- _WHAT TO DO_:
- a) From the passage on Middle East oil, list every miners' strike it gives, with its place and year.
- b) Answer these from the passage on Middle East oil:
(i) In what year did the CIA coup overthrow the Mossedegh presidency in Iran?
(ii) In which three places did Britain put down uprisings?
(iii) Whose authority barely extends beyond Kabul?
- c) Turn the paragraph of the passage on Middle East oil that begins "Afghanistan came several times" into a short list that keeps its main facts.

Even the symbiosis of Big Oil, Big Money and Government is not as it seems. Western concerns did not take out concessions to exploit Middle East oil, but to postpone development and protect the high-price oil monopolies elsewhere: in the USA (Standard Oil), Mexico (Mexican Eagle), in Sumatra (Royal Dutch), Baku (Nobel Brothers) and Burma (Burma Oil). Demands for self-rule broke out across the former Ottoman territories after W.W.I. and were suppressed by France and Britain working through local rulers maintained in power by western interests and governments. Oil companies got tacit and sometimes military support from their governments for several reasons. One was the need to protect the oil supplies, particularly after W.W.II., when the Soviet Union threatened to support nationalist movements. Oil powered the British navy, and a cheap supply was also needed to maintain the high energy consumption of the American way of life. Oil indeed was an attractive alternative to coal — easier to transport and less subject to miners' strikes, some dangerously protracted (France 1895, Belgium 1902, Russia 1905, West Virginia 1919, Germany 1920, Britain 1926). France snuffed out nationalist movements in Syria. Britain put down uprisings in Iraq, Egypt and Palestine, and encouraged Jewish settlement In Palestine to offset Arab nationalism. Britain and the USA overthrew the Mossedegh presidency in Iran through a 1953 CIA coup. Until the 'war on terror' (i.e. western attacks on Afghanistan, Iraq, Libya, Syria and the Yemen) the Muslim world was ruled by repressive regimes whose lavish purchase of 'security' brought good profits to western armament manufacturers. The area was stable, but far from the ideals of a democratic or Islamic society. Naturally, given the high capital investment required, oil company interests involved the large banks: the Deutsche Bank in Berlin, Rothschild's in Paris, the Mellon family in Pittsburgh, and the Rockefellers with their oil production and refinery interests. Indeed oil inevitably supported the American dollar, because (excepting Persian oil that briefly used sterling) all importing countries had to pay for that oil in dollars. {29} Syria currently finds Turkey, Saudi Arabia and NATO fighting a proxy war against Russia, Iran and the Assad government. {30-31}

Afghanistan came several times (if briefly) under British attempts to protect India from Russian encroachment, and had its secular government overthrown by Islamic fundamentalists encouraged and partly funded by Americans in their constant attack on Soviet power. The country suffered a Russian invasion, a protracted civil war, a US-led overthrow of the Taliban, and a corrupt US-installed government whose authority barely extends beyond Kabul.

- _DATA ENTRIES_:
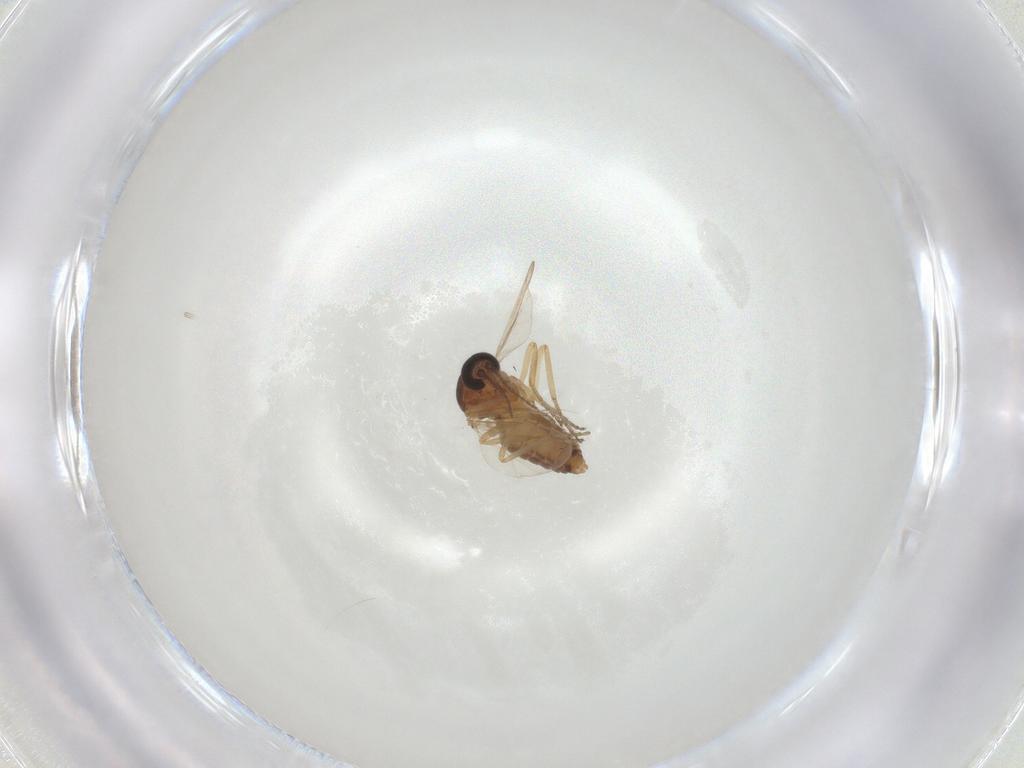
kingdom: Animalia
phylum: Arthropoda
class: Insecta
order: Diptera
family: Ceratopogonidae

- _ANSWERS FOR THE TASKS_:
- a)
- France, 1895
- Belgium, 1902
- Russia, 1905
- West Virginia, 1919
- Germany, 1920
- Britain, 1926

- b)
(i) 1953
(ii) Iraq, Egypt and Palestine
(iii) A corrupt US-installed government

- c)
- Afghanistan came briefly under British attempts, several times, to protect India from Russian encroachment.
- Islamic fundamentalists overthrew its secular government, with encouragement and partial funding from Americans opposing Soviet power.
- It suffered a Russian invasion and a protracted civil war.
- A US-led action overthrew the Taliban.
- It then had a corrupt US-installed government whose authority barely extends beyond Kabul.